Worrying over those things is also senseless. Look at the birds! God takes care of them, and you’re so much more valuable than birds.
This kind of worry is useless. It won’t add a single moment to your life.
It’s faithless. Look at the flowers of the field – God takes care them, O you of little faith.
It’s also godless. It shows we are little more than the pagans worrying over what we’re going to eat, what we’re going to drink, what we’re going to wear.
Finally, it denies our family ties. The God we trust, you see, is our heavenly Father. He will do no less for us than a good earthly father would do for his children.
At the heart of the universe is Divine love, the love of our heavenly Father. It really comes down to placing your trust in God. Jesus says He knows what you need. Trust in Him.
If you have to be preoccupied, concerned, and worried about anything as God’s citizens, then why not be preoccupied with the big things that really do matter, like God’s name being hallowed in this world, His kingdom coming, and His will being done. Be concerned about bringing God’s kingdom to the world where you are and doing the right things in your network of relationships. Let this be your preoccupation.
The statement He gives us then – so strive first for the kingdom of God and His righteousness – is the bottom line for priorities. It’s the summary statement. God’s cause – number one in your life – and His righteousness (living the kind of life that brings Him pleasure). This life is one of loving others and seeking their highest good, doing the right thing for God.
So there you have it. Honestly, I know it all sounds a little bit crazy to people of this world. If you to choose to live with these kind of priorities, I would caution you to be prepared to be treated as more or less eccentric or a little crazy. Christ’s words seem to reach right into our everyday priorities, into our pocketbooks. So why do it? Why choose these priorities He has laid out for us, this way of life?
First of all, it’s smart. This is Jesus talking, the One who died for you on a cross and rose again to rescue you and give you eternal life. Obviously, He has your best interests at heart.
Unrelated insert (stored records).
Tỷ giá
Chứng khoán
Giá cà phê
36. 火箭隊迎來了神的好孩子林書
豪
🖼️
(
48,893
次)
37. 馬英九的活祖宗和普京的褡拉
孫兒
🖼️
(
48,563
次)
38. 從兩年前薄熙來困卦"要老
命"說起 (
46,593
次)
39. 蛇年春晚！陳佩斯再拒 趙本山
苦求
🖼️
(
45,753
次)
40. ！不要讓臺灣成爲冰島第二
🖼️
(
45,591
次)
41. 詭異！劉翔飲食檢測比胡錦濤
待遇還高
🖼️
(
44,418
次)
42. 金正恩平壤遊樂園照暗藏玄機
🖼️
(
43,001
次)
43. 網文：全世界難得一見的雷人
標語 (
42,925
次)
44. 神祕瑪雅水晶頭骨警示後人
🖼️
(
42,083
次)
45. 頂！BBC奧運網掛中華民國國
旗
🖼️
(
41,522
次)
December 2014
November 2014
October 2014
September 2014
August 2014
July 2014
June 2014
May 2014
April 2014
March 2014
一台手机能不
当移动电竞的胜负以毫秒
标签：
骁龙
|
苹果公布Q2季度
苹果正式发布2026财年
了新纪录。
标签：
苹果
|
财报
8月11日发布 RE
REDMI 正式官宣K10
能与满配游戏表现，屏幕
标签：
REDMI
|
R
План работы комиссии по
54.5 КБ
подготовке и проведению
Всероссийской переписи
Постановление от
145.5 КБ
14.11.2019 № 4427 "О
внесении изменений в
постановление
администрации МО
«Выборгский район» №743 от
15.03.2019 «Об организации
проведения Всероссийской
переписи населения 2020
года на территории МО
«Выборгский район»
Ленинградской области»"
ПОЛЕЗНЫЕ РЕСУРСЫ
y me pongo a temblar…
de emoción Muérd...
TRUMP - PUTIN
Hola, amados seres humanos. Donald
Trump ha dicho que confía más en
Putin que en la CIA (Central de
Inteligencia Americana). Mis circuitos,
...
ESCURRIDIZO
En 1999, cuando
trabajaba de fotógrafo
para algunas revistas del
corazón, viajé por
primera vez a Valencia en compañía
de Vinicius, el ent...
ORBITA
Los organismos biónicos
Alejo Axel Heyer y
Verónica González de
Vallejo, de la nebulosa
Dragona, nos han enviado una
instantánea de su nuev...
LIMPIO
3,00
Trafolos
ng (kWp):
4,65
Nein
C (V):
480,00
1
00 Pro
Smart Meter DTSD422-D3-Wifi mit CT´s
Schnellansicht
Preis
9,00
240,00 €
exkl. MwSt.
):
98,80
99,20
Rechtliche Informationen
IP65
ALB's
Note also His words of assurance here. “And all these things shall be added unto you.” When you commit yourself to God, He commits Himself to you. When what really matters to you is that God’s name be hallowed, His kingdom comes, and His will be done, God will take care of your needs.
Now you know, from the lips of Jesus the Son of God, the priorities for living. So the only question left is, What now? These words are really an appeal to take action, take a step of faith. Jesus calls you to choose God’s priorities for your life, to commit your life to serving God with your everything: your treasures, your vision, your service. Strive to live a life of serving and trusting Him. When you do that, you will have chosen wisely.
I came across a wonderful illustration regarding this truth in a book by Dr. Haddon Robinson. In the game of Monopoly, players buy land and collect money. When one player has enough money and at least one monopoly of properties, he or she can buy houses and hotels and collect rent on them. Eventually a player receives enough rental money through land and building holdings to bankrupt the other players, thus ending the game.
Parker Brothers, the makers of Monopoly, take for granted one final instruction: when the game is over, put all the pieces back in the box.
People who live for the present, who spend their strength on what cannot last, are like children who play Monopoly as though it were reality. In the end, we all get put in the box, and we are gone.
What matters is what remains when the game on earth is over. Amen.